Stored data entries:
⁂
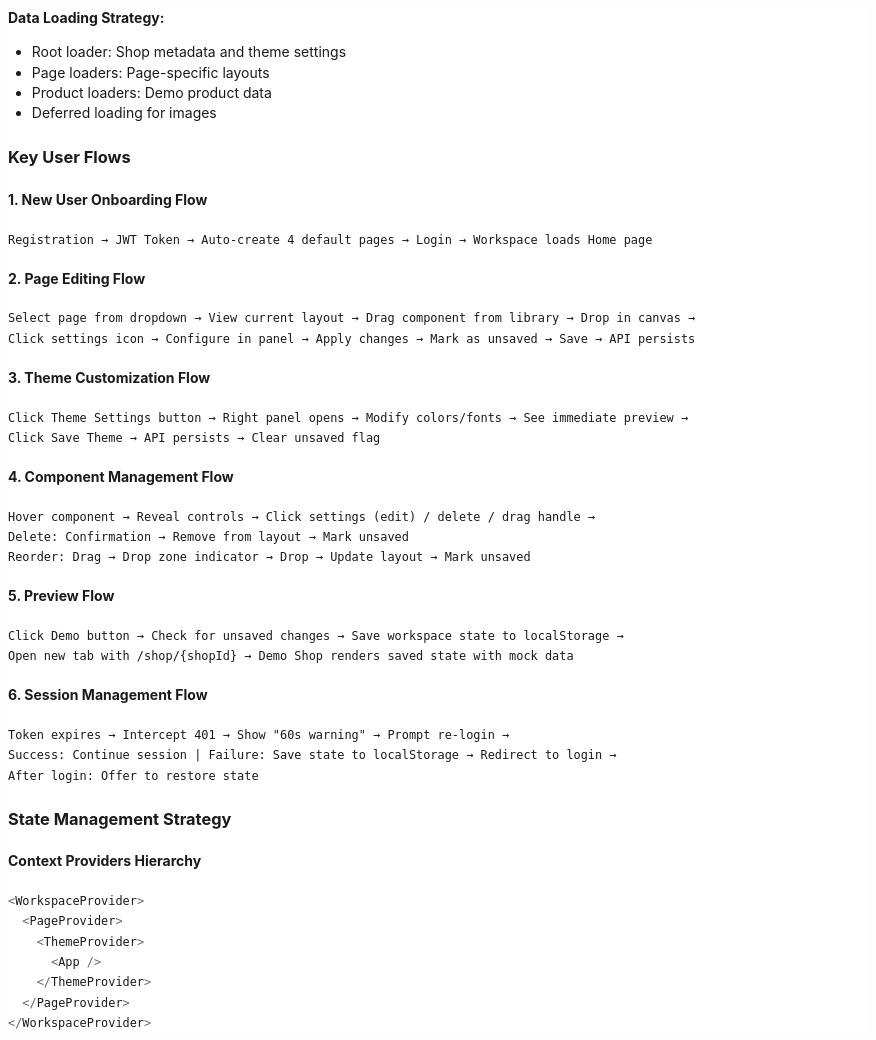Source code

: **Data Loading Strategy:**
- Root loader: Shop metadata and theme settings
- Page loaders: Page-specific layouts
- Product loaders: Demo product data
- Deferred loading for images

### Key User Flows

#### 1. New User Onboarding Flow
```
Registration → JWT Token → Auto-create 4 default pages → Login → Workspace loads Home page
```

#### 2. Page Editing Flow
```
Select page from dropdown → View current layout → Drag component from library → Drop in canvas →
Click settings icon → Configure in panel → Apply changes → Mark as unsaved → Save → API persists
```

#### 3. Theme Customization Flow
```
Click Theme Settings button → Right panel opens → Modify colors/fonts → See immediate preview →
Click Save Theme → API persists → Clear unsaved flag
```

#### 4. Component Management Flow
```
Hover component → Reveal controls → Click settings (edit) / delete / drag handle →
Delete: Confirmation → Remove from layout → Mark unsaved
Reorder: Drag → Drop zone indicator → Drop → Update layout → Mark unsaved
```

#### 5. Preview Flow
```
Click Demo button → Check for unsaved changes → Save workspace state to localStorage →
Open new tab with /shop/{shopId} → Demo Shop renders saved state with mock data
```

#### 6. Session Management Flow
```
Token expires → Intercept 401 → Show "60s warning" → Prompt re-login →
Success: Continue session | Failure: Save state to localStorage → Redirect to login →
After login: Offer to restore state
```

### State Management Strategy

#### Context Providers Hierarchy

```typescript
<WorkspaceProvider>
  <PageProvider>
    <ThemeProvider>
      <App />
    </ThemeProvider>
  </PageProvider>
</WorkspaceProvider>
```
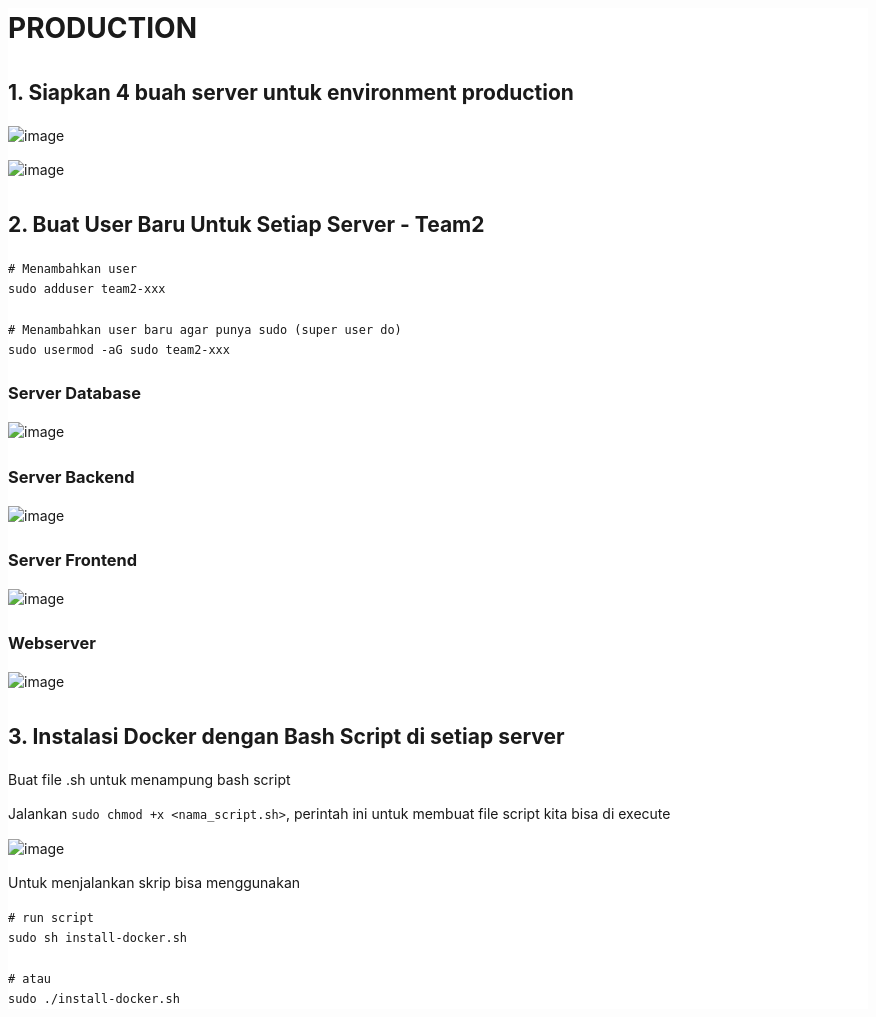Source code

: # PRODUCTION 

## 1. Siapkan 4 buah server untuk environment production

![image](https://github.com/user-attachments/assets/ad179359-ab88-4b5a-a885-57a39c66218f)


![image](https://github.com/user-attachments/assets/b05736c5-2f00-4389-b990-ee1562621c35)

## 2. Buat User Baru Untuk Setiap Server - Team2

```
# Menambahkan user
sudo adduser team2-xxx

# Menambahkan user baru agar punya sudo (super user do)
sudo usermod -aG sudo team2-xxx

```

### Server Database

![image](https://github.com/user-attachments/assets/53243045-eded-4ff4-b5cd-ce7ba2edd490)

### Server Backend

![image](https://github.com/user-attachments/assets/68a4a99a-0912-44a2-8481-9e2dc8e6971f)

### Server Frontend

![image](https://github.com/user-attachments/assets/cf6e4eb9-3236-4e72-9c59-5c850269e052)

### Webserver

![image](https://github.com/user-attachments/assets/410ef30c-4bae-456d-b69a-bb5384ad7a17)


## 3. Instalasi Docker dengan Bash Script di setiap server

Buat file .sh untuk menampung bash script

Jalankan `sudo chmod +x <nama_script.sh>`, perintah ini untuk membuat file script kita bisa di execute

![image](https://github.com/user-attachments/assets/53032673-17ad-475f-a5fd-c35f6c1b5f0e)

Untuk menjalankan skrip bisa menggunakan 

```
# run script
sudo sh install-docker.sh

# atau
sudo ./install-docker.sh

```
⁂
- _The task_
Task for the records above: copy every line in which the word "Menambahkan" occurs.

- _Problem solution_
# Menambahkan user
# Menambahkan user baru agar punya sudo (super user do)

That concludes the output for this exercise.